Prompt — Word for word, output the data, with none of its pictures.

(Data entries)

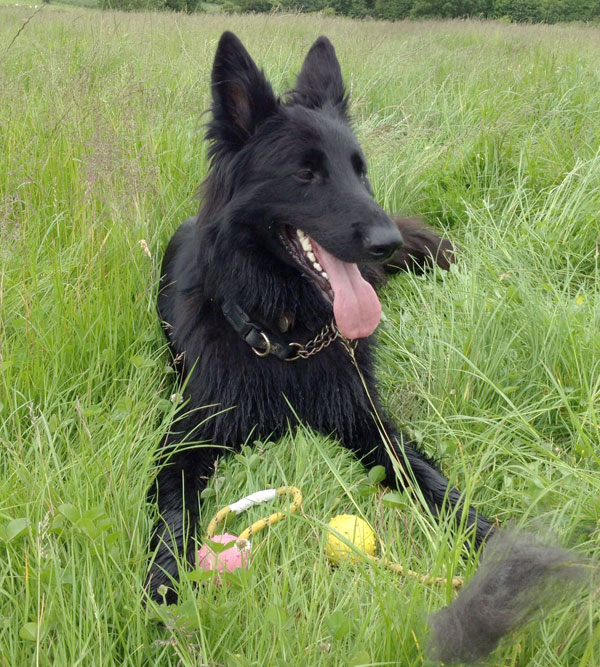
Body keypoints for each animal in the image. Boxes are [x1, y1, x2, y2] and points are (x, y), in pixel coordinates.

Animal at [148, 32, 584, 664]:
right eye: (305, 173)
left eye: (360, 171)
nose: (388, 243)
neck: (290, 338)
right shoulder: (184, 442)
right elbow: (174, 513)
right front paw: (164, 588)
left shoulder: (371, 424)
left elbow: (433, 484)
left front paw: (498, 556)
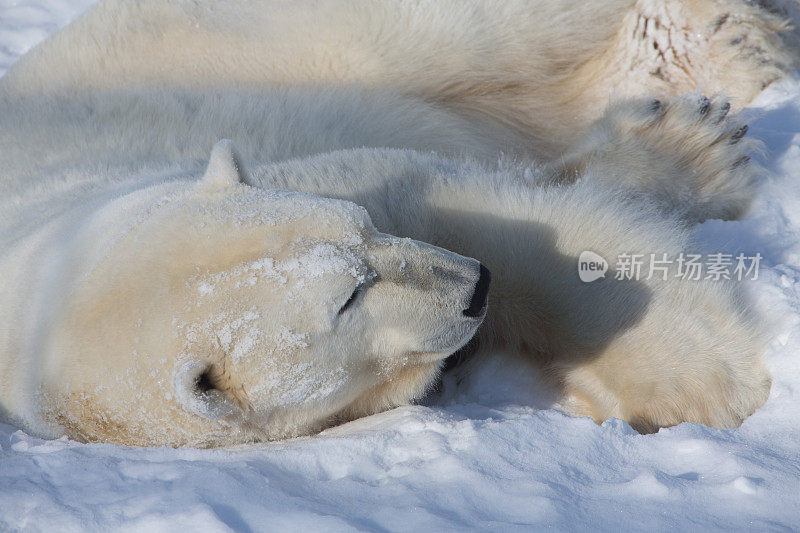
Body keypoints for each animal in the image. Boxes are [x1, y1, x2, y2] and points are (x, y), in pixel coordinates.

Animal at [0, 0, 792, 446]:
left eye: (361, 227)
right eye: (347, 297)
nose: (475, 287)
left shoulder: (320, 172)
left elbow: (480, 207)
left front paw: (700, 379)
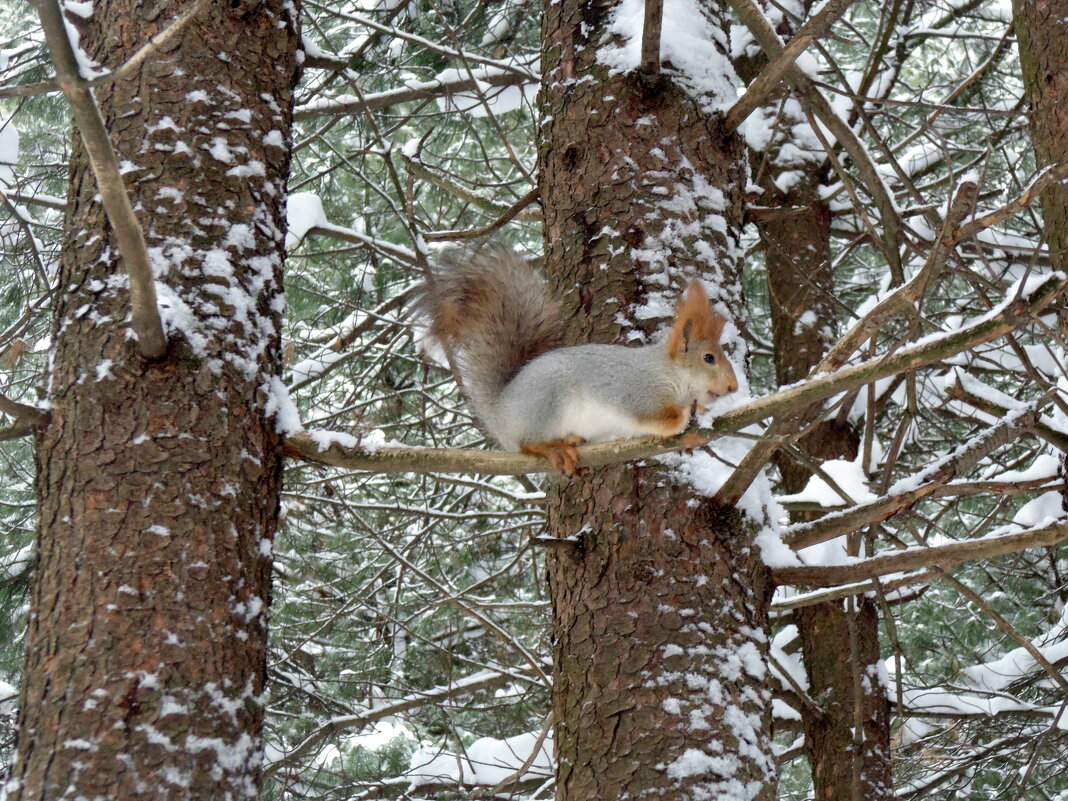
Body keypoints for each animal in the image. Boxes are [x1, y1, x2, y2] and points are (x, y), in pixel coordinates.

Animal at [412, 241, 739, 474]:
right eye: (709, 358)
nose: (733, 387)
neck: (667, 372)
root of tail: (500, 412)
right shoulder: (635, 393)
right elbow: (655, 419)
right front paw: (683, 416)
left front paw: (701, 421)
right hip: (545, 406)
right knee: (527, 444)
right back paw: (554, 449)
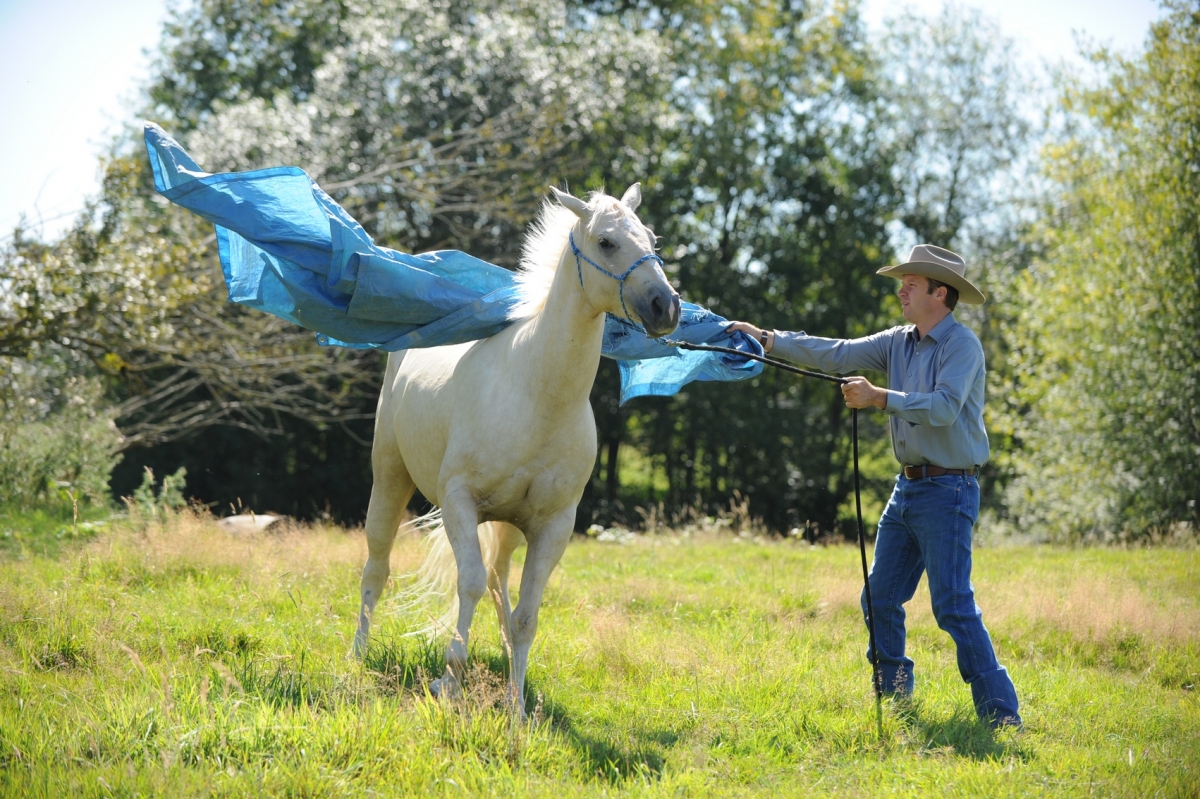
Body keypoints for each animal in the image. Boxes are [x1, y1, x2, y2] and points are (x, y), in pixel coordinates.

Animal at [352, 183, 681, 712]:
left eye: (651, 239)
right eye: (607, 241)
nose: (665, 307)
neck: (537, 393)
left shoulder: (553, 527)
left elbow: (527, 613)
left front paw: (517, 706)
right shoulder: (458, 502)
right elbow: (466, 583)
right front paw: (450, 681)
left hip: (506, 526)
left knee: (496, 578)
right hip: (390, 479)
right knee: (377, 569)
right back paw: (358, 654)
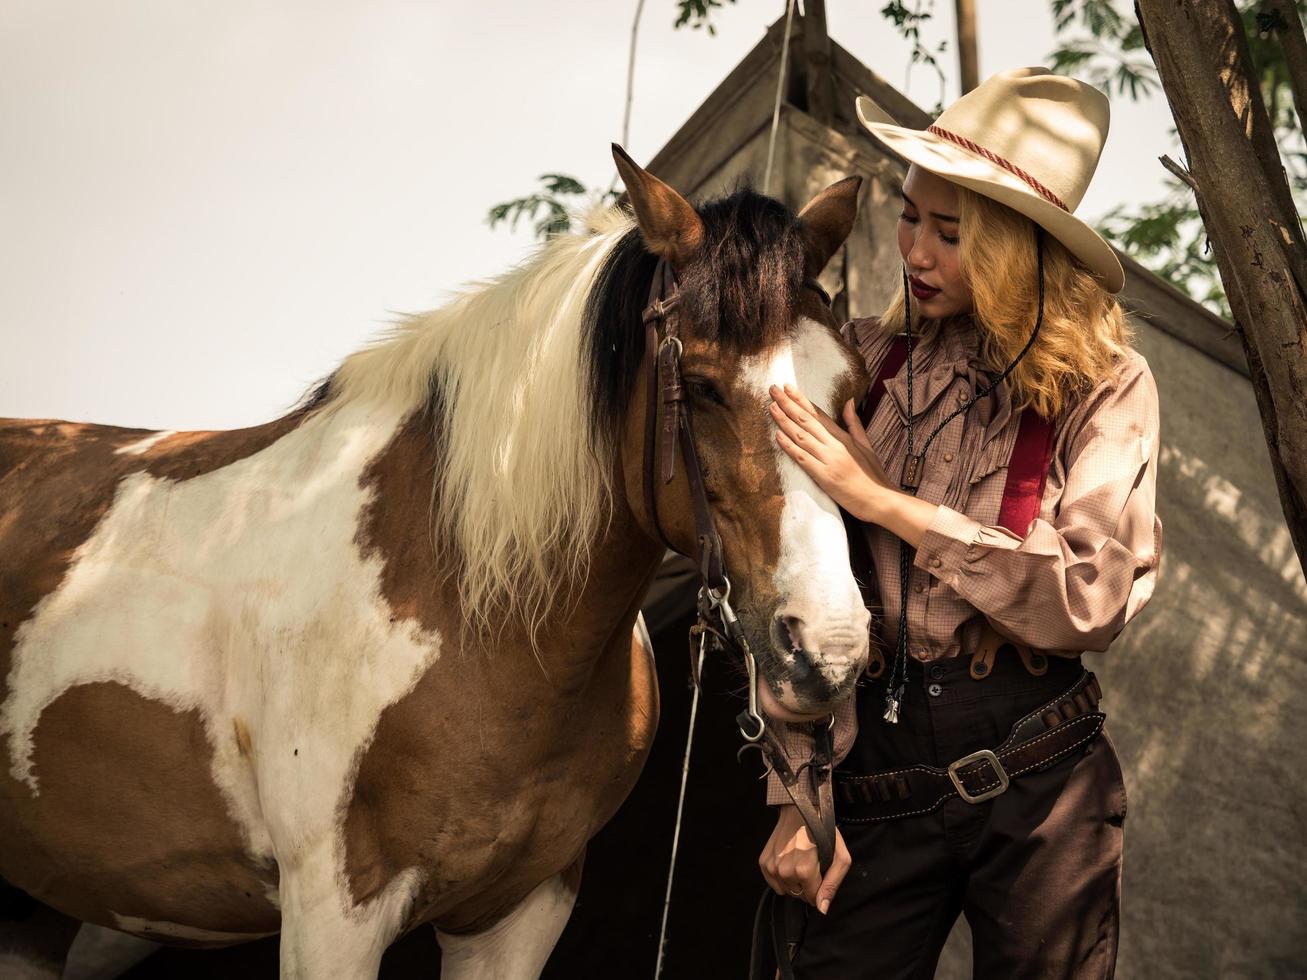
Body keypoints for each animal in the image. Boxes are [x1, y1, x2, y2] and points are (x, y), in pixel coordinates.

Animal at [2, 149, 878, 977]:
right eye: (698, 384)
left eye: (850, 390)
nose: (827, 649)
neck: (463, 602)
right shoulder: (333, 917)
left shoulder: (518, 915)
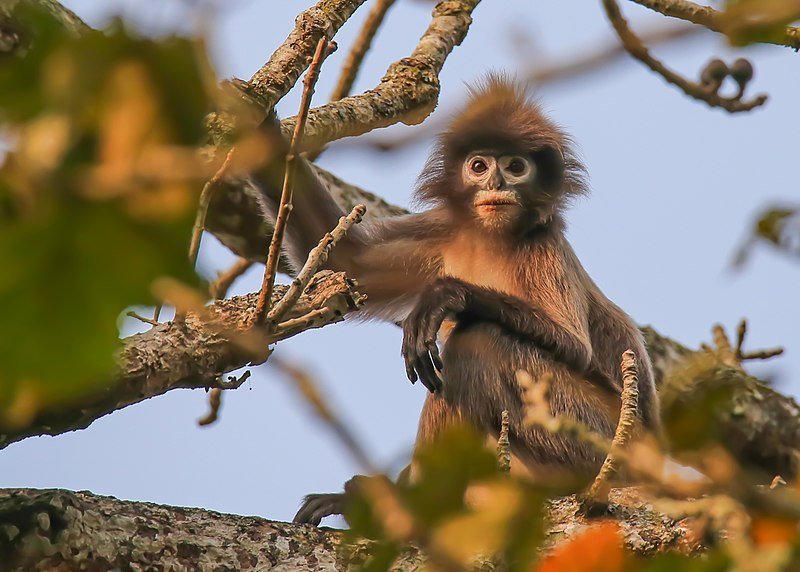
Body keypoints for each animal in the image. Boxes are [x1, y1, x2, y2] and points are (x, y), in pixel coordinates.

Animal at [255, 77, 656, 528]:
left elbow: (575, 346)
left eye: (516, 167)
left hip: (596, 436)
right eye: (479, 166)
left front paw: (448, 296)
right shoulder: (443, 231)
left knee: (477, 341)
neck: (491, 238)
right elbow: (345, 260)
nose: (496, 185)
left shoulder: (543, 245)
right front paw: (253, 120)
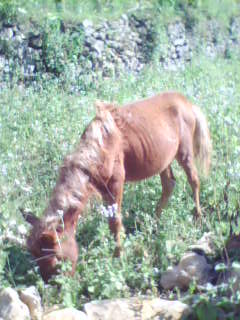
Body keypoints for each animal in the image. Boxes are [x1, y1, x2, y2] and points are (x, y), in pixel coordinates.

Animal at [23, 91, 210, 282]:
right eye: (35, 256)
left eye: (56, 257)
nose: (53, 284)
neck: (101, 147)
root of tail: (187, 102)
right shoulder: (102, 189)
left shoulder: (116, 184)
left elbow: (115, 222)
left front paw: (118, 257)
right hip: (164, 159)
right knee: (169, 184)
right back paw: (154, 223)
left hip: (184, 152)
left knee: (194, 180)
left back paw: (198, 217)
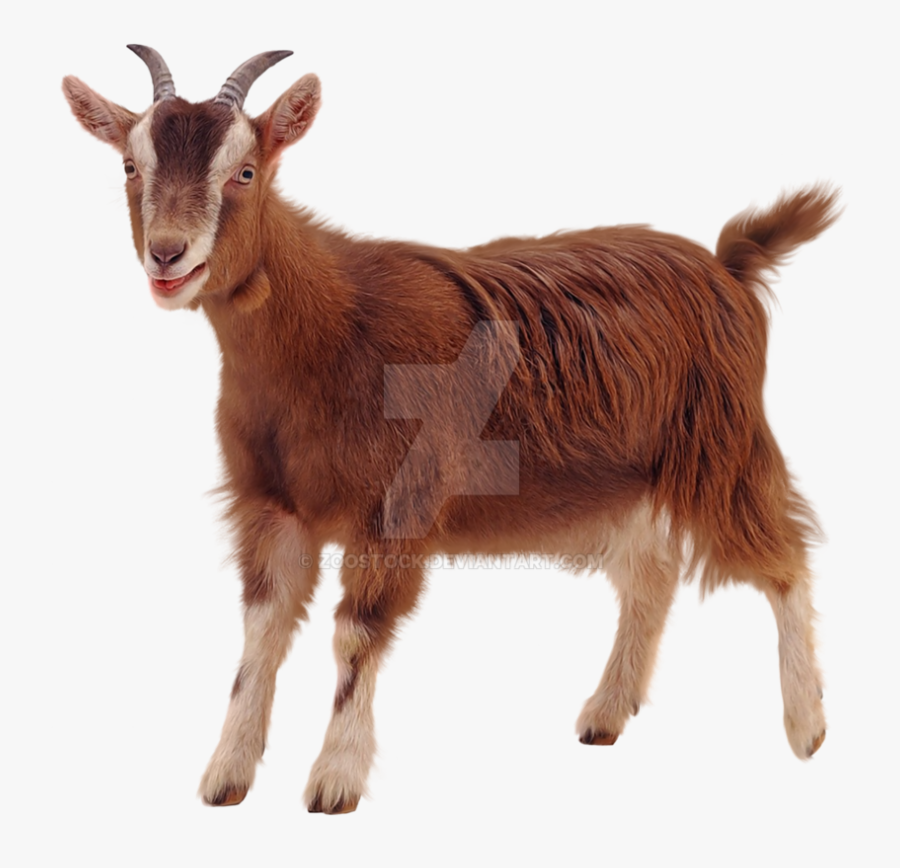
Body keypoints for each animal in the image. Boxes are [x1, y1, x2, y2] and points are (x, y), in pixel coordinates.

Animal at [63, 46, 838, 813]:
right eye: (130, 166)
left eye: (246, 172)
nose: (168, 254)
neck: (328, 332)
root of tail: (729, 267)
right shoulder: (269, 504)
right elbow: (261, 634)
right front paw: (227, 773)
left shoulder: (395, 505)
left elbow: (355, 635)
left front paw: (335, 779)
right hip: (621, 481)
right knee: (652, 575)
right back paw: (607, 713)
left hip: (722, 446)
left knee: (785, 557)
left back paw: (807, 726)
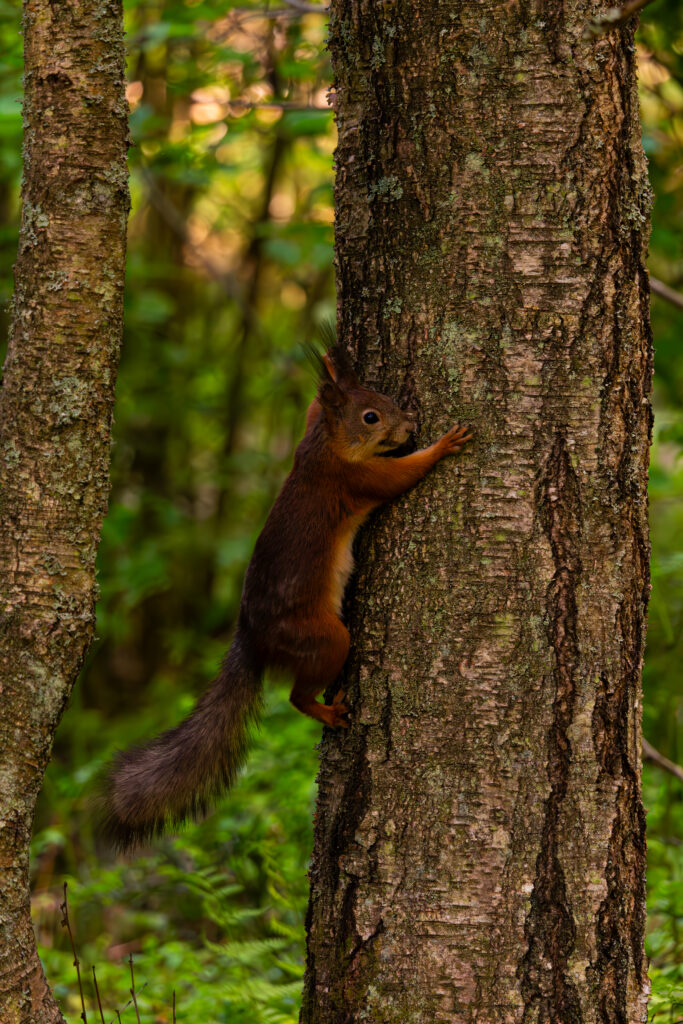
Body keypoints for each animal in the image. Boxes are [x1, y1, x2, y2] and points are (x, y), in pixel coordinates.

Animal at [103, 342, 472, 849]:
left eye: (380, 396)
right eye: (371, 417)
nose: (411, 424)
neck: (324, 443)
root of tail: (252, 640)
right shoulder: (354, 479)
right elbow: (400, 477)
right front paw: (442, 446)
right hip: (322, 637)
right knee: (298, 695)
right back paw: (328, 712)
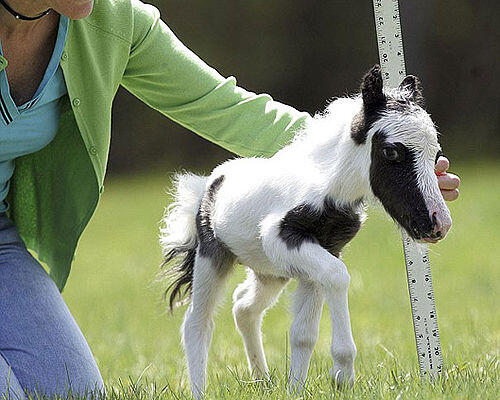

Reply —
Body keypoints for each animal in the image. Boxes are [x1, y1, x2, y2] and points are (x, y), in pixel coordinates.

Animal at [148, 32, 584, 664]:
right eye: (305, 173)
left eye: (360, 171)
nose: (388, 243)
neck: (290, 338)
right shoulder: (184, 442)
right elbow: (174, 513)
right front paw: (164, 588)
left shoulder: (371, 424)
left elbow: (433, 484)
left front paw: (498, 556)
Body keypoints for each animal in the image. Boxes are [x1, y1, x2, y2] and points are (x, y), in pixel coordinates.

Animal at [0, 0, 792, 446]:
left eye: (361, 227)
right eye: (347, 297)
nose: (475, 287)
left shoulder: (320, 172)
left elbow: (480, 207)
left front paw: (700, 379)
Body keypoints for each animal in the image. Boxes are [x1, y1, x2, y2] and points are (x, y), in pixel coordinates.

Animal at [412, 241, 739, 474]:
right eye: (709, 358)
nose: (733, 387)
neck: (667, 372)
root of tail: (500, 412)
right shoulder: (635, 393)
right elbow: (655, 419)
right front paw: (683, 416)
left front paw: (701, 421)
right hip: (545, 406)
right knee: (527, 444)
right back paw: (554, 449)
Body keypoints for each animal in the image. Boxes are [x1, y1, x2, y2] and points are (x, y), in pixel coordinates.

Animal at [352, 183, 681, 712]:
left eye: (651, 239)
right eye: (607, 241)
nose: (665, 307)
neck: (537, 393)
left shoulder: (553, 527)
left elbow: (527, 613)
left front paw: (517, 706)
right shoulder: (458, 502)
right elbow: (466, 583)
right front paw: (450, 681)
left hip: (506, 526)
left knee: (496, 578)
right hip: (390, 479)
right knee: (377, 569)
right back paw: (358, 654)
Body keypoints for each animal in the image. Boxes are [x1, y1, x2, y2] and points are (x, y), in pixel coordinates.

Animal at [2, 149, 878, 977]:
right eye: (698, 384)
left eye: (850, 390)
nose: (827, 649)
neck: (463, 602)
right shoulder: (333, 917)
left shoulder: (518, 915)
Body keypoints for each animal in the image. Boxes are [x1, y1, x2, y2] and points are (x, y), in pixel coordinates.

Animal at [255, 77, 656, 528]:
left elbow: (575, 346)
left eye: (516, 167)
left hip: (596, 436)
right eye: (479, 166)
left front paw: (448, 296)
right shoulder: (443, 231)
left knee: (477, 341)
neck: (491, 238)
right elbow: (345, 260)
nose: (496, 185)
left shoulder: (543, 245)
right front paw: (253, 120)
Body keypoints for each animal in the image. Boxes are [x1, y1, x2, y2] and points are (x, y), in pixel coordinates.

Animal at [23, 91, 210, 282]:
right eye: (35, 256)
left eye: (56, 257)
nose: (53, 284)
neck: (101, 147)
root of tail: (187, 102)
right shoulder: (102, 189)
left shoulder: (116, 184)
left elbow: (115, 222)
left front paw: (118, 257)
right hip: (164, 159)
right knee: (169, 184)
right back paw: (154, 223)
left hip: (184, 152)
left knee: (194, 180)
left back paw: (198, 217)
Body keypoints for each animal in the image. Boxes are [x1, y1, x2, y2] and points are (x, y), in pixel coordinates.

Animal at [63, 46, 838, 813]:
right eye: (130, 166)
left eye: (246, 172)
nose: (168, 254)
neck: (328, 332)
root of tail: (729, 267)
right shoulder: (269, 504)
right elbow: (261, 634)
right front paw: (227, 773)
left shoulder: (395, 505)
left elbow: (355, 635)
left front paw: (335, 779)
right hip: (621, 481)
right knee: (652, 575)
right back paw: (607, 713)
left hip: (722, 446)
left knee: (785, 557)
left back paw: (807, 726)
Body keypoints for each animal in the image. Boxes are [x1, y1, x2, y2] and points are (x, y), in pixel coordinates.

Animal at [103, 342, 472, 849]:
left eye: (380, 396)
right eye: (371, 417)
nose: (411, 424)
neck: (324, 443)
root of tail: (252, 640)
right shoulder: (354, 479)
right elbow: (400, 477)
right front paw: (442, 446)
right hip: (322, 637)
right knee: (298, 695)
right back paw: (328, 712)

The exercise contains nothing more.